> _Sayfa metni_:
▬▬▬▬▬▬▬▬▬▬

Abaküs Yazılım
İdare Dava Daireleri Kurulu
Esas No: 2020/564
Karar No: 2021/354
Karar Tarihi: 24.02.2021

Danıştay İdare Dava Daireleri Kurulu 2020/564 Esas 2021/354 Karar Sayılı İlamı

T.C.
D A N I Ş T A Y
İDARİ DAVA DAİRELERİ KURULU
Esas No : 2020/564
Karar No : 2021/354

TEMYİZ EDEN (DAVACI) : …
KARŞI TARAF (DAVALILAR) : 1- … Başkanlığı
VEKİLİ: Av. …
2- … Genel Müdürlüğü
VEKİLİ: Av. …

İSTEMİN KONUSU : Danıştay Sekizinci Dairesinin 04/10/2019 tarih ve E:2018/4729, K:2019/8300 sayılı kararının temyizen incelenerek bozulması istenilmektedir.

▬▬▬▬▬▬▬▬▬▬

> _Liste alıntıları_:

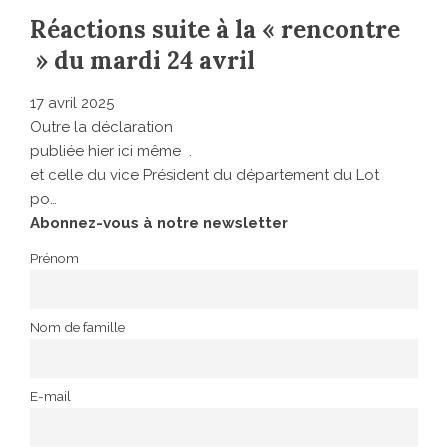
Réactions suite à la « rencontre
» du mardi 24 avril
17 avril 2025
Outre la déclaration
publiée hier ici même .
et celle du vice Président du département du Lot
po…
Abonnez-vous à notre newsletter
Prénom
Nom de famille
E-mail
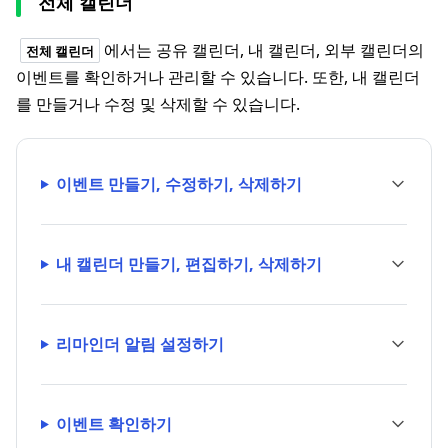
전체 캘린더
에서는 공유 캘린더, 내 캘린더, 외부 캘린더의
전체 캘린더
이벤트를 확인하거나 관리할 수 있습니다. 또한, 내 캘린더
를 만들거나 수정 및 삭제할 수 있습니다.
이벤트 만들기, 수정하기, 삭제하기
내 캘린더 만들기, 편집하기, 삭제하기
리마인더 알림 설정하기
이벤트 확인하기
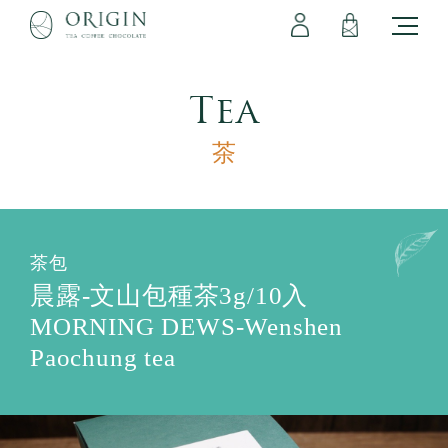
會員專區
立即註冊
登出
登入
Tea
茶
茶包
晨露-文山包種茶3g/10入
MORNING DEWS-Wenshen
Paochung tea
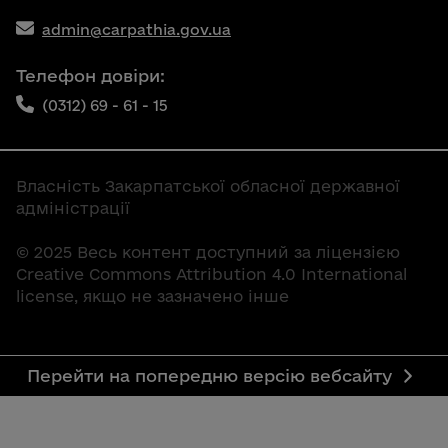
admin@carpathia.gov.ua
Телефон довіри:
(0312) 69 - 61 - 15
Власність Закарпатської обласної державної
адміністрації
© 2025 Весь контент доступний за ліцензією
Creative Commons Attribution 4.0 International
license, якщо не зазначено інше
Перейти на попередню версію вебсайту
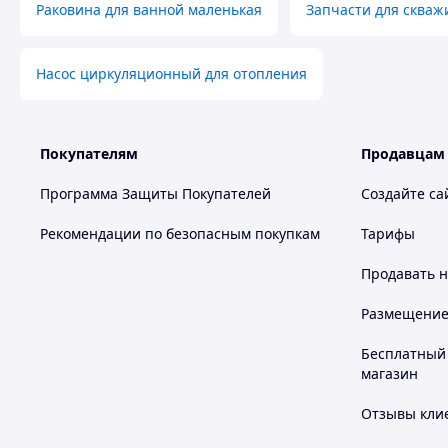
Раковина для ванной маленькая
Запчасти для скваж
Насос циркуляционный для отопления
Покупателям
Продавцам
Программа Защиты Покупателей
Создайте са
Рекомендации по безопасным покупкам
Тарифы
Продавать
н
Размещение в
Бесплатный 
магазин
Отзывы клие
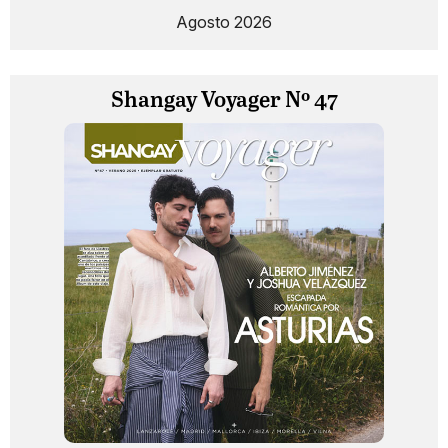
Agosto 2026
Shangay Voyager Nº 47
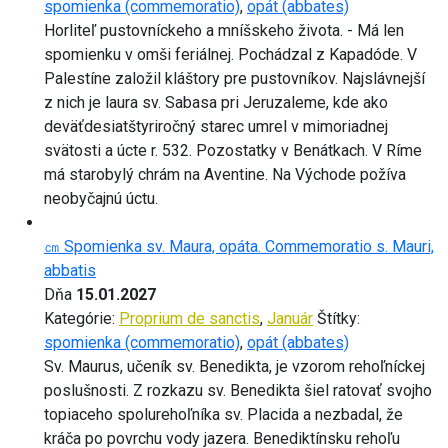
spomienka (commemoratio)
,
opát (abbates)
Horliteľ pustovníckeho a mníšskeho života. - Má len
spomienku v omši feriálnej. Pochádzal z Kapadóde. V
Palestíne založil kláštory pre pustovníkov. Najslávnejší
z nich je laura sv. Sabasa pri Jeruzaleme, kde ako
deväťdesiatštyriročný starec umrel v mimoriadnej
svätosti a úcte r. 532. Pozostatky v Benátkach. V Ríme
má starobylý chrám na Aventine. Na Východe požíva
neobyčajnú úctu.
㎝ Spomienka sv. Maura, opáta. Commemoratio s. Mauri,
abbatis
Dňa
15.01.2027
Kategórie:
Proprium de sanctis
,
Január
Štítky:
spomienka (commemoratio)
,
opát (abbates)
Sv. Maurus, učeník sv. Benedikta, je vzorom rehoľníckej
poslušnosti. Z rozkazu sv. Benedikta šiel ratovať svojho
topiaceho spolurehoľníka sv. Placida a nezbadal, že
kráča po povrchu vody jazera. Benediktínsku rehoľu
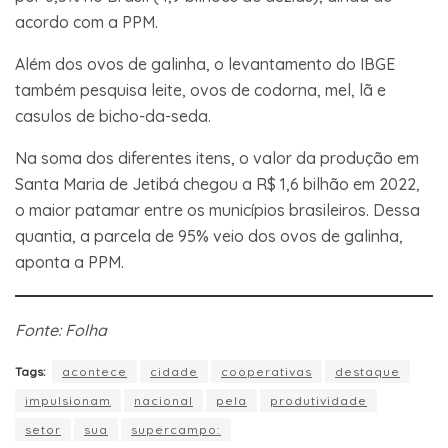
acordo com a PPM.
Além dos ovos de galinha, o levantamento do IBGE
também pesquisa leite, ovos de codorna, mel, lã e
casulos de bicho-da-seda.
Na soma dos diferentes itens, o valor da produção em
Santa Maria de Jetibá chegou a R$ 1,6 bilhão em 2022,
o maior patamar entre os municípios brasileiros. Dessa
quantia, a parcela de 95% veio dos ovos de galinha,
aponta a PPM.
Fonte: Folha
Tags:
acontece
cidade
cooperativas
destaque
impulsionam
nacional
pela
produtividade
setor
sua
supercampo:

▬▬▬▬▬▬▬▬▬▬

> _Görev tanımı_:
Danıştay kararının metnini kaldığı yerden sürdürün.

> _Yazılı yanıt_:
YARGILAMA SÜRECİ :
Dava konusu istem: Elektrik Piyasası Hizmetleri Dairesi Başkanlığında Genel İdare Hizmetleri kadrosunda birinci dereceli şube müdürü olarak görev yapan davacı tarafından, İşletme Fakültesi Üretim Yönetimi Lisans Bölümü mezunu olduktan sonra, Endüstri Mühendisliği Ana Bilim Dalı yüksek lisans programını tamamlamasının ardından teknik hizmetler sınıfında mühendis ve başmühendis olarak çalıştığı, halihazırda genel idare hizmetleri kadrosunda olmasına rağmen mühendislik görevi yaptığı, ücret, emeklilik, ek gösterge bakımından mağdur edildiğini ileri sürerek mağduriyetinin giderilmesi ile mühendis unvanı verilmesi istemiyle yapılan başvurunun reddine ilişkin Elektrik Üretim A.Ş. Genel Müdürlüğünün … tarih ve … sayılı işleminin iptali ile Yükseköğretim Kurulunun Elektrik Üretim A.Ş. Genel Müdürlüğüne hitaben yazılan … tarih ve … sayılı davacı hakkındaki yazısında yer alan YÖK Yürütme Kurulunun 30/10/1989 tarihli kararı ile 17/06/1988 ve 14/10/2014 tarihli kararlarının eksik düzenleme içerdiği ileri sürülerek iptali ve yoksun kaldığı parasal haklarının yasal faiziyle tazminine karar verilmesi istenilmiştir.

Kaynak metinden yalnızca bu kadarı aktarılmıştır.